Figure 5. PfSIP2-N-HA binds exclusively to SPE2 elements located in heterochromatic TARE2/3 and upsB var gene domains.

(A) PfSIP2-N-HA binds exclusively to SPE2 sites in TARE2/3 and upstream of upsB var genes. A region located between TARE2 and TARE3, the regions upstream of the only internal upsB var gene PFL0935c, promoters of five loci carrying predicted SPE2 consensus sites, and promoters of five genes lacking a SPE2 consensus site were tested by ChIP-qPCR for in vivo binding of PfSIP2-N-HA. qPCR primers were directed against upstream regions (represented by horizontal lines with arrows). Fold enrichment values represent the mean of three independent experiments on 3D7/SIP2-N-HA schizont stage samples (error bars indicate the standard deviation). 3D7 wild-type parasites were used as negative control. Gene names and accession numbers are according to PlasmoDB version5.5 (www.plasmodb.org). SPE2 elements are indicated by thick vertical black lines. (B) PfSIP2-N/SPE2 is embedded in PfHP1-containing heterochromatin. Parallel ChIP-qPCR was performed on 3D7/SIP2-N-HA/HP1-Ty schizont stage parasites using anti-HA and anti-Ty antibodies to test for occupancy by PfSIP2-N-HA and PfHP1-Ty, respectively. Normal rabbit IgG was used as negative control for ChIP. qPCR primers were directed against upstream regions (represented by horizontal lines with arrows). Vertical thick lines indicate the presence of SPE2 consensus sites. PfSIP2-N-HA and PfHP1-Ty co-occupancy at these loci was confirmed by ChIP-re-ChIP in independent experiments (Figure S4).

Figure 6. Overexpression of PfSIP2-N-HA has no effect on global gene transcription.

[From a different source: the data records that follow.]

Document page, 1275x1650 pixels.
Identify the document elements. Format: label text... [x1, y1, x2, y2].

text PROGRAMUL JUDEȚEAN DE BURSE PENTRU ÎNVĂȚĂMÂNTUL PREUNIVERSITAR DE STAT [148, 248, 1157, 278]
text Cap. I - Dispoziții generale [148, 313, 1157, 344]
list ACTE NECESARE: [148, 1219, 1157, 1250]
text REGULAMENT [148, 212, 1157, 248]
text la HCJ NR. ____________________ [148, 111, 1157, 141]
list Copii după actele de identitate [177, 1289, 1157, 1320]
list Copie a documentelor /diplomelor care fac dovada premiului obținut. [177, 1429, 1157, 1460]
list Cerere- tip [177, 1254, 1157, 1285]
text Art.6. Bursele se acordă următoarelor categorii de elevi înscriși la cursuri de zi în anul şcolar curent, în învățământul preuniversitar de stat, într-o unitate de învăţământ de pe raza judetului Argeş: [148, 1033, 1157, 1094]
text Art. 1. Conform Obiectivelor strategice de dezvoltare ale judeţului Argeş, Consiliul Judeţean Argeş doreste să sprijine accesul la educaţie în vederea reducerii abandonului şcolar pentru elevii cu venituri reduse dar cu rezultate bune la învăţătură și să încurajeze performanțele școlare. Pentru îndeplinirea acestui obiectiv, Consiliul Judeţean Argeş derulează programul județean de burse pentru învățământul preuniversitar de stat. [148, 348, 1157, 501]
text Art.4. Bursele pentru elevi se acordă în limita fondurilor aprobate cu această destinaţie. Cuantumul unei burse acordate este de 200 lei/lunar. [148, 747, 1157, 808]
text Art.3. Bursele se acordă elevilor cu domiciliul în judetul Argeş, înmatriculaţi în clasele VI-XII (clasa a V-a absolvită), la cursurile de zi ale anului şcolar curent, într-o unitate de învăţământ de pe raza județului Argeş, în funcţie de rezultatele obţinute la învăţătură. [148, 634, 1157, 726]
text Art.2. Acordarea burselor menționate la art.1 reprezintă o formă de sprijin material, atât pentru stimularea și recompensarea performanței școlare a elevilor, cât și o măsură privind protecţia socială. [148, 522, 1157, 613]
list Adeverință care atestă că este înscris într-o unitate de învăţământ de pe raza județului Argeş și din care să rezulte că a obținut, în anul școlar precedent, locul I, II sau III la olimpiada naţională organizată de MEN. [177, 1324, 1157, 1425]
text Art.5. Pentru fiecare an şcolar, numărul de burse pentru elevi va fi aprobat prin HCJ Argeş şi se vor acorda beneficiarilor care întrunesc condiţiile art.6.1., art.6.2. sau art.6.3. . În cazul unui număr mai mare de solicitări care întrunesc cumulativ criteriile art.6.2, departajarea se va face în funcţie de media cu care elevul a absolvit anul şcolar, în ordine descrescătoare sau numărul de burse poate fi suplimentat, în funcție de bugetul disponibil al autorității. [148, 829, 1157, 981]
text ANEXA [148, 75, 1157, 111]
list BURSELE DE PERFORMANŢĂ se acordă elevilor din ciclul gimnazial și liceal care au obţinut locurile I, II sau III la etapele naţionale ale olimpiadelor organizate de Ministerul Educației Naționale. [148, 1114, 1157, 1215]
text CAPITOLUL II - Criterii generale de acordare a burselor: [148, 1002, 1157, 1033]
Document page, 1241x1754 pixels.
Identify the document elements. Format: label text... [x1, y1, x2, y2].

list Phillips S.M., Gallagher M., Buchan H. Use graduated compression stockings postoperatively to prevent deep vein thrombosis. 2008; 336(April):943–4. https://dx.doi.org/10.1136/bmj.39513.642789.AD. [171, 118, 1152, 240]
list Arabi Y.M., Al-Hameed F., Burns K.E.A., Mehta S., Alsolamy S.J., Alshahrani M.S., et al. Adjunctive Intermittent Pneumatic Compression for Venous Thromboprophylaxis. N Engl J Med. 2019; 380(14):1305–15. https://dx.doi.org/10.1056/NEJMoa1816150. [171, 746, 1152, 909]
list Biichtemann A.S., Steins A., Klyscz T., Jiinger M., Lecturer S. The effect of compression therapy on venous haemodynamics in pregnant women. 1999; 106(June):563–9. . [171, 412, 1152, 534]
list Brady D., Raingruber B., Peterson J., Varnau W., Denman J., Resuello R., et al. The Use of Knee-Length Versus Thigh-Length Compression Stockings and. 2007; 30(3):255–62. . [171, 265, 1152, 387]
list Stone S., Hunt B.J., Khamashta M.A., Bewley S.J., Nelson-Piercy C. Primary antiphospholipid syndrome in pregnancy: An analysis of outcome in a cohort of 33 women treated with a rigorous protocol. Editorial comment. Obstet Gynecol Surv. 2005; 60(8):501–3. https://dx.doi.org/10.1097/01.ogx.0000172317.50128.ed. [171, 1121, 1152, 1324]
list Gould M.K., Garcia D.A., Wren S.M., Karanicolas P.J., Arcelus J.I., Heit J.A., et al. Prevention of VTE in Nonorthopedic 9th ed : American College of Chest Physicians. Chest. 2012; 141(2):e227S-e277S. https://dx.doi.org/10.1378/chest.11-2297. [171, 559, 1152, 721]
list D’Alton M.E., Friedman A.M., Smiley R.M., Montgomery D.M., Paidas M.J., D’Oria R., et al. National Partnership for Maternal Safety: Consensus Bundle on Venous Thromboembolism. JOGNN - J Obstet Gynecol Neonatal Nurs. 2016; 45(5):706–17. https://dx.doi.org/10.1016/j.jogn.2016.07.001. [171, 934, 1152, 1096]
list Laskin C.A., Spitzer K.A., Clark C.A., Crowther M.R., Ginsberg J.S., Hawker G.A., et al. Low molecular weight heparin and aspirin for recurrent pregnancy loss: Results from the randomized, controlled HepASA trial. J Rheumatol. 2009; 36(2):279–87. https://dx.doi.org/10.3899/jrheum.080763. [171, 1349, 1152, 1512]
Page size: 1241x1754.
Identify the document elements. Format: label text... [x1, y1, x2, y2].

Global transcript profiles in 3D7/SIP2-N-HA parasites were compared to the control line 3D7/camHG at four timepoints across the IDC. TP1: ring stages 4–14 hours post-invasion (hpi); TP2: late ring stages 14–24 hpi; TP3: trophozoites 24–34 hpi; TP4: schizonts 32–42 hpi. All genes transcribed at greater 3-fold difference in 3D7/SIP2-N-HA compared to the control in at least one timepoint are listed. Over-expression of pfsip2-n is shown on top. The heat map indicates fold differences in transcript abundance on a gradual scale (green: down-regulated; red: up-regulated). Gene annotations are listed to the right and are according to PlasmoDB version5.5 (www.plasmodb.org).